Далее, некто Кузнецов. Издал книгу о русских медалях, целиком уворованную из иностранных каталогов. «Книжное обозрение» разоблачило его. Он думал, что никогда зарубежная русская литература не станет здесь доступной. Однако ошибся. Но ничего, не стесняется. Живёт в дорогих номерах, подтянут, щеголяет в джерсовом спортивном костюме.
П-ов. Этот возненавидел меня на давнем совещании молодых писателей. Вероятнее всего, за мою краснощёкость, не понравилась она ему тогда. В молодости у меня действительно щёки пылали до неприличия, друзья звали меня Аленьким цветочком. А он — калека, из тех, кто не прощает здоровым их невинного преимущества. Я вчера смотрел на него из окна, идёт боком, приволакивает ногу. Говорит гундосо, во рту — два металлических зуба, других нет. Пьёт. Как-то мы жили в Голицыно, бок о бок, в соседних комнатах. К нему, к женатому, приезжала туда на ночь деваха из «Молодой гвардии». Уж не знаю, чего и как они там делали, но спать не давали беспрерывной пьяной бормотней.

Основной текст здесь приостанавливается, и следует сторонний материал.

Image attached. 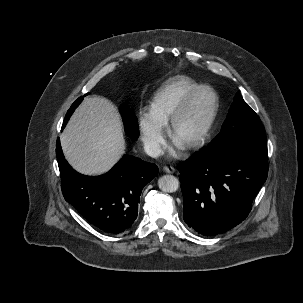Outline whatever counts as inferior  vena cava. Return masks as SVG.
Here are the masks:
<instances>
[{
	"mask_svg": "<svg viewBox=\"0 0 303 303\" xmlns=\"http://www.w3.org/2000/svg\"><path fill=\"white\" fill-rule=\"evenodd\" d=\"M144 151L150 157H158L163 154V151L160 148V145L155 141H147L144 144Z\"/></svg>",
	"mask_w": 303,
	"mask_h": 303,
	"instance_id": "obj_1",
	"label": "inferior vena cava"
}]
</instances>
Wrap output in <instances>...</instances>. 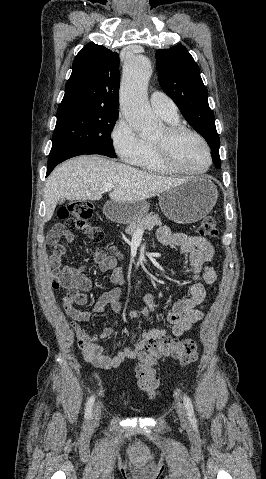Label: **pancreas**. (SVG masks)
Listing matches in <instances>:
<instances>
[{"label": "pancreas", "instance_id": "cf45deb5", "mask_svg": "<svg viewBox=\"0 0 266 479\" xmlns=\"http://www.w3.org/2000/svg\"><path fill=\"white\" fill-rule=\"evenodd\" d=\"M161 224L162 223L158 214L151 212L142 218H138L130 222L125 231L128 235H133L138 229L143 231L151 230L154 228V226Z\"/></svg>", "mask_w": 266, "mask_h": 479}]
</instances>
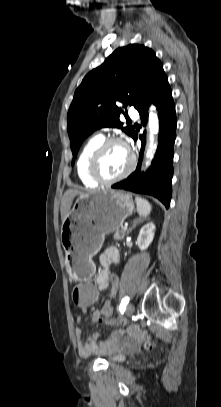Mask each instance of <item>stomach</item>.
I'll return each instance as SVG.
<instances>
[{
    "label": "stomach",
    "mask_w": 221,
    "mask_h": 407,
    "mask_svg": "<svg viewBox=\"0 0 221 407\" xmlns=\"http://www.w3.org/2000/svg\"><path fill=\"white\" fill-rule=\"evenodd\" d=\"M133 209L131 196L123 191L107 189L79 196L60 235L73 280L82 282L92 276V257L101 249L105 235L118 231Z\"/></svg>",
    "instance_id": "stomach-1"
}]
</instances>
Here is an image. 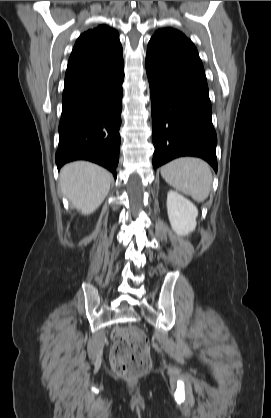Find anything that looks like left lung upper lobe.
<instances>
[{
  "instance_id": "left-lung-upper-lobe-1",
  "label": "left lung upper lobe",
  "mask_w": 271,
  "mask_h": 418,
  "mask_svg": "<svg viewBox=\"0 0 271 418\" xmlns=\"http://www.w3.org/2000/svg\"><path fill=\"white\" fill-rule=\"evenodd\" d=\"M151 40H156L181 56L203 66L194 44L182 32L173 28L159 29Z\"/></svg>"
}]
</instances>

Осенью здесь жила Белла Ахмадуллина. Тоже выпивала. Но у неё это выходило пристойно. Однажды утром к ней постучался П-ов — нет ли опохмелиться? Она ему дала банку импортного пива, и он, благодушествуя, поведал ей, как однажды в «Молодой гвардии» написал на неё разгромную внутреннюю рецензию. «Зачем вы мне это говорите! Я этого знать не хочу», — возмутилась она. А он заговорил от похмельной расслабленности, от тщеславной совестливости — вот, мол, и я в тебя камень бросил! Может, и зря, ты, вроде, своя баба, пивца не пожалела... В общем, смотрю я в окошко, как он ногу за собой приволакивает, и каюсь в своём непрощении этого человека. Думаю, извинился бы он — а он вреда мне сотворил очень много — простил бы мгновенно.

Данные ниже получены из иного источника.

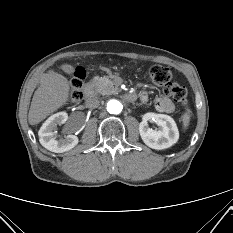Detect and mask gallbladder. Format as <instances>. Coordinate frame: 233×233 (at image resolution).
I'll list each match as a JSON object with an SVG mask.
<instances>
[{
  "instance_id": "obj_1",
  "label": "gallbladder",
  "mask_w": 233,
  "mask_h": 233,
  "mask_svg": "<svg viewBox=\"0 0 233 233\" xmlns=\"http://www.w3.org/2000/svg\"><path fill=\"white\" fill-rule=\"evenodd\" d=\"M61 70L67 74H72L75 71V68L72 65L69 64H63L61 65Z\"/></svg>"
}]
</instances>
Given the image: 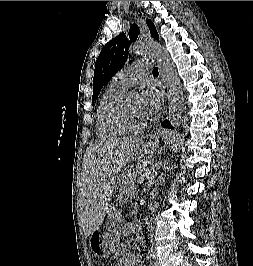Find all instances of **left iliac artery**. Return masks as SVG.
Instances as JSON below:
<instances>
[{"instance_id":"obj_1","label":"left iliac artery","mask_w":253,"mask_h":266,"mask_svg":"<svg viewBox=\"0 0 253 266\" xmlns=\"http://www.w3.org/2000/svg\"><path fill=\"white\" fill-rule=\"evenodd\" d=\"M149 255H150V257H151L152 259H155V258H156V256H155V252H154V250H153L152 247H151L150 250H149Z\"/></svg>"}]
</instances>
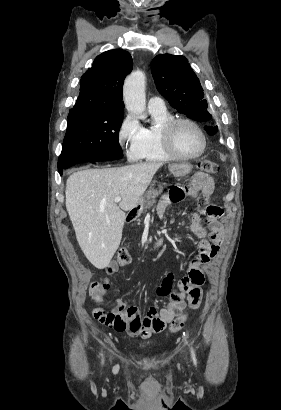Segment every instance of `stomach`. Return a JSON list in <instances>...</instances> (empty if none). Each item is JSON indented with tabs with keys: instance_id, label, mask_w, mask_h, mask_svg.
Returning a JSON list of instances; mask_svg holds the SVG:
<instances>
[{
	"instance_id": "1",
	"label": "stomach",
	"mask_w": 281,
	"mask_h": 410,
	"mask_svg": "<svg viewBox=\"0 0 281 410\" xmlns=\"http://www.w3.org/2000/svg\"><path fill=\"white\" fill-rule=\"evenodd\" d=\"M192 170V165L188 163H182V164H171L169 165V171L175 176V177H182L190 173ZM148 192L147 194L143 195L137 205L133 208L132 212L134 215L138 216L140 215L146 206V200H147Z\"/></svg>"
}]
</instances>
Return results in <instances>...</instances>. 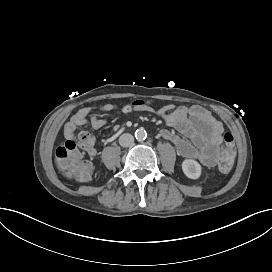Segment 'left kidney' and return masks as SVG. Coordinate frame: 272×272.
Masks as SVG:
<instances>
[{
    "label": "left kidney",
    "instance_id": "1",
    "mask_svg": "<svg viewBox=\"0 0 272 272\" xmlns=\"http://www.w3.org/2000/svg\"><path fill=\"white\" fill-rule=\"evenodd\" d=\"M184 174L191 179H198L201 175V165L192 159H186L182 163Z\"/></svg>",
    "mask_w": 272,
    "mask_h": 272
}]
</instances>
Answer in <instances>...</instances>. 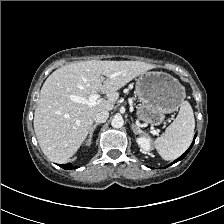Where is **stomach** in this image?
<instances>
[{"label":"stomach","instance_id":"1","mask_svg":"<svg viewBox=\"0 0 224 224\" xmlns=\"http://www.w3.org/2000/svg\"><path fill=\"white\" fill-rule=\"evenodd\" d=\"M140 99L137 118L151 125H160L165 115L177 111L186 97L180 82L165 72L146 71L136 82Z\"/></svg>","mask_w":224,"mask_h":224}]
</instances>
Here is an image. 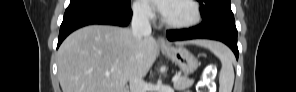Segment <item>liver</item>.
<instances>
[{
  "label": "liver",
  "mask_w": 296,
  "mask_h": 92,
  "mask_svg": "<svg viewBox=\"0 0 296 92\" xmlns=\"http://www.w3.org/2000/svg\"><path fill=\"white\" fill-rule=\"evenodd\" d=\"M210 43L194 40L176 44ZM157 53L151 36L137 42L129 28L90 25L73 32L61 44L58 79L63 92H122L133 75L144 77L148 73Z\"/></svg>",
  "instance_id": "liver-1"
}]
</instances>
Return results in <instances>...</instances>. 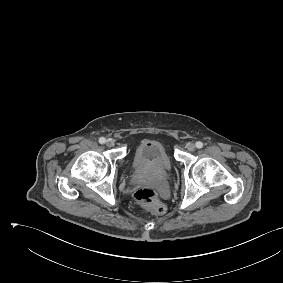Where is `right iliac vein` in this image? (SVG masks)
<instances>
[{"instance_id":"obj_1","label":"right iliac vein","mask_w":283,"mask_h":283,"mask_svg":"<svg viewBox=\"0 0 283 283\" xmlns=\"http://www.w3.org/2000/svg\"><path fill=\"white\" fill-rule=\"evenodd\" d=\"M106 145H107L108 147H113V146L115 145V143H114V141H112V140H108V141L106 142Z\"/></svg>"}]
</instances>
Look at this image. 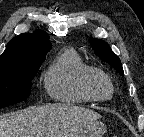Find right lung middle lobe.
<instances>
[{"mask_svg":"<svg viewBox=\"0 0 144 137\" xmlns=\"http://www.w3.org/2000/svg\"><path fill=\"white\" fill-rule=\"evenodd\" d=\"M42 61L0 66V108L25 100Z\"/></svg>","mask_w":144,"mask_h":137,"instance_id":"dd1d6c3e","label":"right lung middle lobe"}]
</instances>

В вестибюле продают газеты. «НЕДЕЛЯ». На первой странице — портрет Талькова. Известный певец, убитый в потасовке, которую сам же затеял. «Памятники» его почитают, как жертву, как национального героя. В газете он представлен эдаким русским мессией — в крестах, в цепях, в кнопках, волосы подвязаны венчиком. Таков был его имидж. Под портретом вопрос — кто убил Талькова? А убил его на сцене при многих свидетелях некто М., деятель теневой экономики. Что-то не поделили. Но его не арестовали, спокойно живёт, разъезжает на «Мерседесе».

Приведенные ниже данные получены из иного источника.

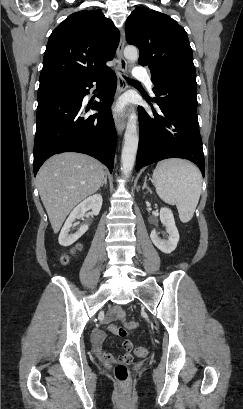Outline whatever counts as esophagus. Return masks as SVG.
<instances>
[{
	"instance_id": "esophagus-1",
	"label": "esophagus",
	"mask_w": 243,
	"mask_h": 409,
	"mask_svg": "<svg viewBox=\"0 0 243 409\" xmlns=\"http://www.w3.org/2000/svg\"><path fill=\"white\" fill-rule=\"evenodd\" d=\"M125 46V32L124 29L122 28L121 30V36H120V42L117 48V59H118V65H119V72L117 74L118 81H117V92H116V97H118L124 90L127 89V82L124 78L123 75L126 74L127 72V61L123 55V50ZM114 123L115 127L117 129V132L119 134L123 133V130L126 125L125 117L123 114L115 113L114 114Z\"/></svg>"
}]
</instances>
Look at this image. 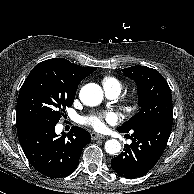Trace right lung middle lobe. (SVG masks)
I'll return each instance as SVG.
<instances>
[{
    "label": "right lung middle lobe",
    "instance_id": "1",
    "mask_svg": "<svg viewBox=\"0 0 194 194\" xmlns=\"http://www.w3.org/2000/svg\"><path fill=\"white\" fill-rule=\"evenodd\" d=\"M76 88L47 65H36L24 81L17 100V124L37 121L57 124L72 106Z\"/></svg>",
    "mask_w": 194,
    "mask_h": 194
}]
</instances>
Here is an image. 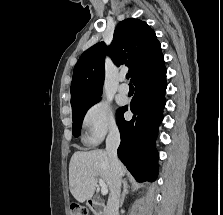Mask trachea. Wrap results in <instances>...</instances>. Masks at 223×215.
Returning <instances> with one entry per match:
<instances>
[{"label":"trachea","mask_w":223,"mask_h":215,"mask_svg":"<svg viewBox=\"0 0 223 215\" xmlns=\"http://www.w3.org/2000/svg\"><path fill=\"white\" fill-rule=\"evenodd\" d=\"M126 78L129 79V74L127 73Z\"/></svg>","instance_id":"obj_1"}]
</instances>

Тут же топчется П-ов. Сопливо и невнятно, но так, чтобы все услышали, говорит с расчётом на мою реакцию: «Говорят, что убили Талькова товарищи Меня».
Ну что с ним сделать? Я внимательно его осмотрел. И на сопливый выпад не ответил.
Какое раскаяние?! Пещерные люди, обиталище ластоногих...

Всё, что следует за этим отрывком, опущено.